Drawbacks of Resistance Bands
They Need to Be Properly Positioned
As detailed above, there are several ways to attach a resistance band properly, which can be challenging to remember. When you find a setup that works well for you, take a picture so you can replicate it later. It’s important to remember that the band should be completely vertical in the position you’ll have the bar throughout the lift, not where it is when racked. If the band is too far forward or backward, it can pull a weight off your back or pull the bar towards your head and generally cause you to get hurt.
Another way of properly using a band is to do a reverse band, which will lighten the load the most at the bottom and leave you to deal with more of the load at the top. This will require more weight than the other way for the same resistance, but it will match the strength curve of the lifter just as well.
Knurling is Their Kryptonite
Don’t place the bands on your bar on a section with knurling. Many lifters will put the band just inside the weights on the thicker portion of the bar on the end. However, you can put it on the inside section if the bar you’re using lacks knurling there.
Be sure not to place them on the knurling because it will snap your bands much more quickly than normal wear and tear.
There are so many colors and sizes of resistance bands to choose from that it can be difficult to know where to start.
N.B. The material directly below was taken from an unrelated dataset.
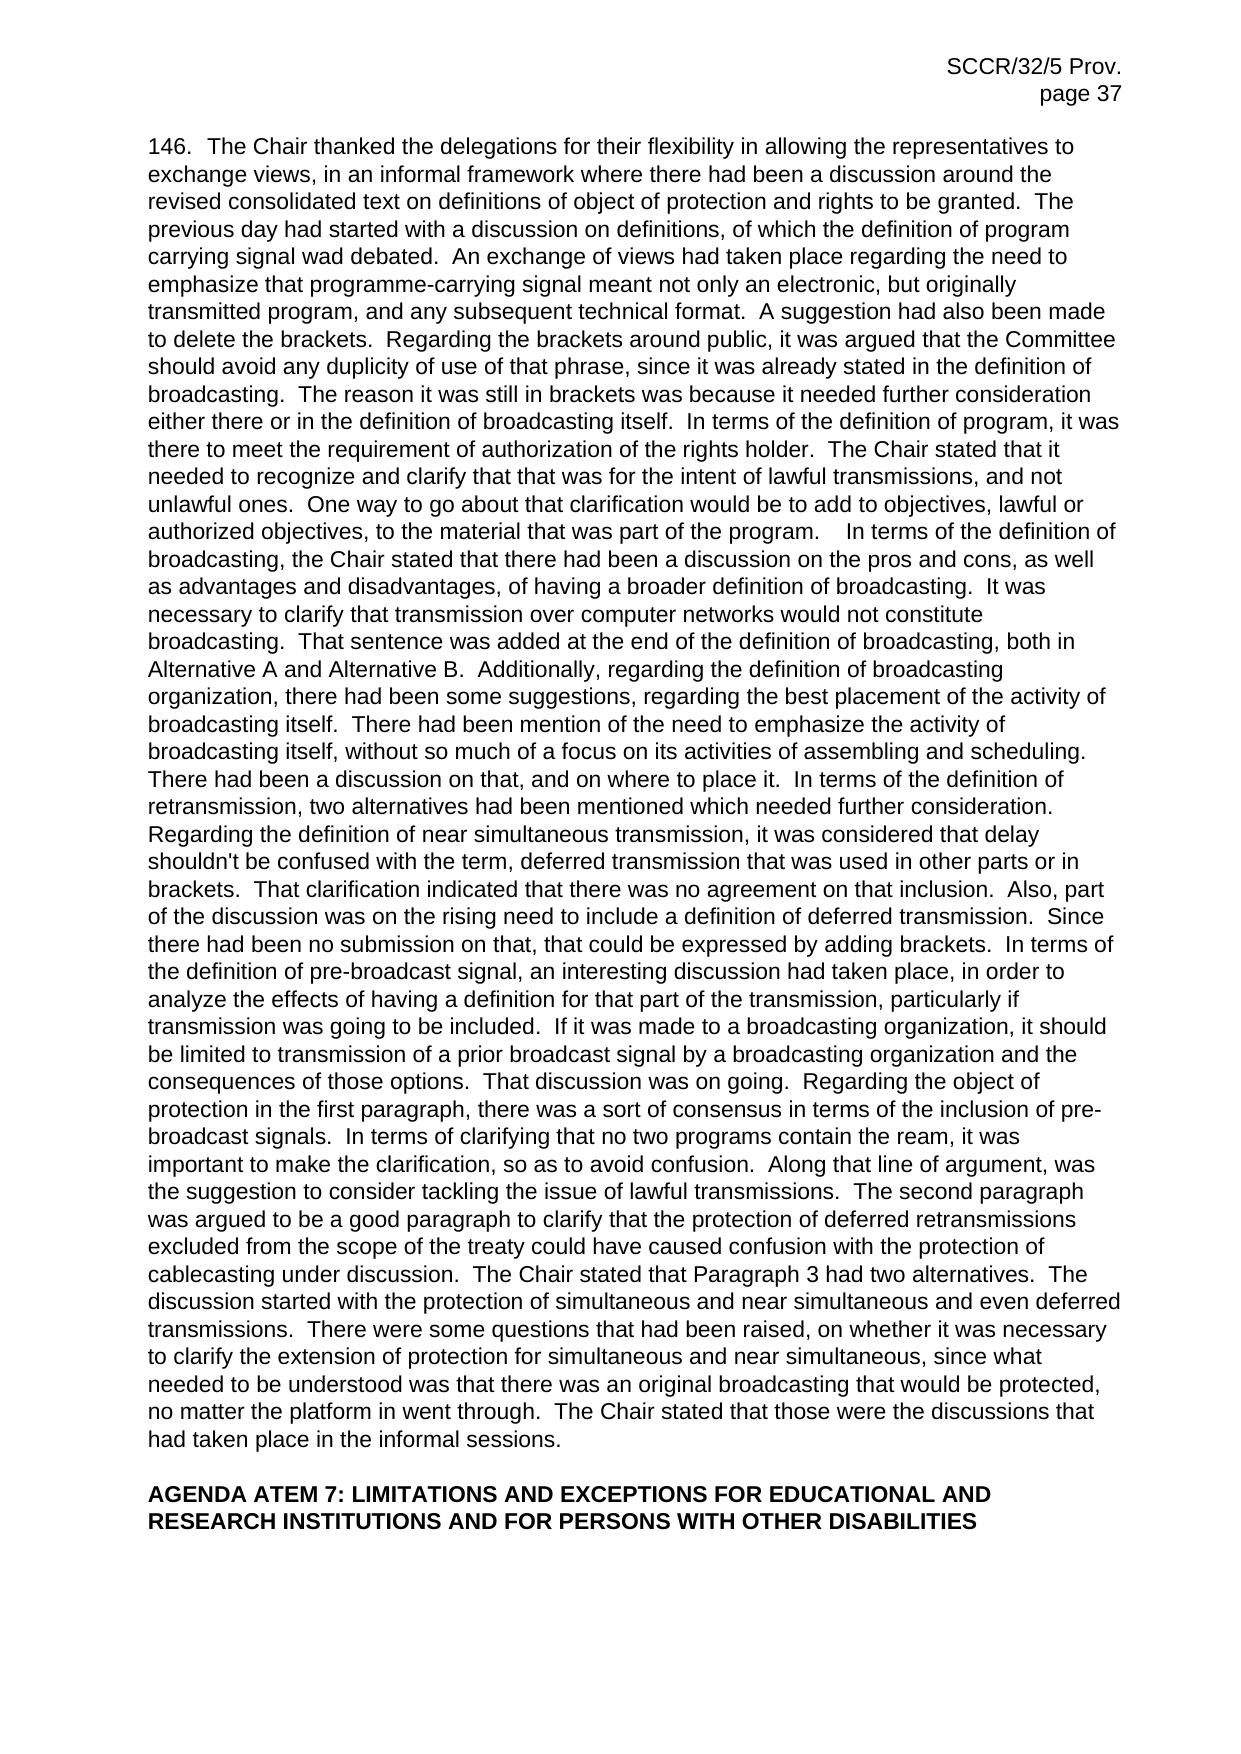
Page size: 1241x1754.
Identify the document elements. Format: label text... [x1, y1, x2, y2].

list AGENDA ATEM 7: LIMITATIONS AND EXCEPTIONS FOR EDUCATIONAL AND RESEARCH INSTITUTIONS AND FOR PERSONS WITH OTHER DISABILITIES [148, 1480, 1122, 1535]
list The Chair thanked the delegations for their flexibility in allowing the representatives to exchange views, in an informal framework where there had been a discussion around the revised consolidated text on definitions of object of protection and rights to be granted. The previous day had started with a discussion on definitions, of which the definition of program carrying signal wad debated. An exchange of views had taken place regarding the need to emphasize that programme-carrying signal meant not only an electronic, but originally transmitted program, and any subsequent technical format. A suggestion had also been made to delete the brackets. Regarding the brackets around public, it was argued that the Committee should avoid any duplicity of use of that phrase, since it was already stated in the definition of broadcasting. The reason it was still in brackets was because it needed further consideration either there or in the definition of broadcasting itself. In terms of the definition of program, it was there to meet the requirement of authorization of the rights holder. The Chair stated that it needed to recognize and clarify that that was for the intent of lawful transmissions, and not unlawful ones. One way to go about that clarification would be to add to objectives, lawful or authorized objectives, to the material that was part of the program. In terms of the definition of broadcasting, the Chair stated that there had been a discussion on the pros and cons, as well as advantages and disadvantages, of having a broader definition of broadcasting. It was necessary to clarify that transmission over computer networks would not constitute broadcasting. That sentence was added at the end of the definition of broadcasting, both in Alternative A and Alternative B. Additionally, regarding the definition of broadcasting organization, there had been some suggestions, regarding the best placement of the activity of broadcasting itself. There had been mention of the need to emphasize the activity of broadcasting itself, without so much of a focus on its activities of assembling and scheduling. There had been a discussion on that, and on where to place it. In terms of the definition of retransmission, two alternatives had been mentioned which needed further consideration. Regarding the definition of near simultaneous transmission, it was considered that delay shouldn't be confused with the term, deferred transmission that was used in other parts or in brackets. That clarification indicated that there was no agreement on that inclusion. Also, part of the discussion was on the rising need to include a definition of deferred transmission. Since there had been no submission on that, that could be expressed by adding brackets. In terms of the definition of pre-broadcast signal, an interesting discussion had taken place, in order to analyze the effects of having a definition for that part of the transmission, particularly if transmission was going to be included. If it was made to a broadcasting organization, it should be limited to transmission of a prior broadcast signal by a broadcasting organization and the consequences of those options. That discussion was on going. Regarding the object of protection in the first paragraph, there was a sort of consensus in terms of the inclusion of pre-broadcast signals. In terms of clarifying that no two programs contain the ream, it was important to make the clarification, so as to avoid confusion. Along that line of argument, was the suggestion to consider tackling the issue of lawful transmissions. The second paragraph was argued to be a good paragraph to clarify that the protection of deferred retransmissions excluded from the scope of the treaty could have caused confusion with the protection of cablecasting under discussion. The Chair stated that Paragraph 3 had two alternatives. The discussion started with the protection of simultaneous and near simultaneous and even deferred transmissions. There were some questions that had been raised, on whether it was necessary to clarify the extension of protection for simultaneous and near simultaneous, since what needed to be understood was that there was an original broadcasting that would be protected, no matter the platform in went through. The Chair stated that those were the discussions that had taken place in the informal sessions. [148, 132, 1122, 1452]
An excellent place to start is to get a pair of red mini bands, which are about a half-inch wide, and a pair of green light bands over an inch in width. These are the colors offered by Rogue Fitness, so it’s a good idea to check and see the colors for a different brand if you’re going with somebody else.
The critical thing is anything stronger than the green light bands will be extremely powerful. They will only be helpful if you’re a big squatter, lifting something like 500 to 600 pounds or more.
Which Powerlifting Bands Should You Choose?
One of the most widely touted brands of resistance bands is Rogue Fitness. They offer many different colors and sizes of bands, and it’s easy to tack them onto an order of weights, racks, barbells, dumbbells, belts, or practically any other piece of gym equipment or gear.
If you’re just getting started with resistance bands, it’s recommended that you stay away from the heaviest types as they won’t be beneficial for you at all. You should be capable of lifting at least 250 pounds on a lift before using the small red bands or 500 before you move up past the green light bands.
Most beginner and intermediate lifters fall between those two categories, so it’d be a good bet to start with just red and green to see how you like them.
Resistance bands are an excellent way for powerlifters to add resistance to the tops of their lifts and change things up in the gym. They can build muscle just as well as weight but match the strength curve of the lifter much better.
Also, they’re light and easy to transport, reducing costs and making them easy to stick in your gym bag. They need some care to be correctly positioned and can be confusing or difficult to use. They’re also prone to breaking if misused and can be dangerous if they snap or pull the bar in the wrong direction. It’s also hard to tell which ones will be the best for you.
However, with thorough research and education about the bands, you can alleviate these issues, and the benefits will shine through. Good luck breaking those PRs!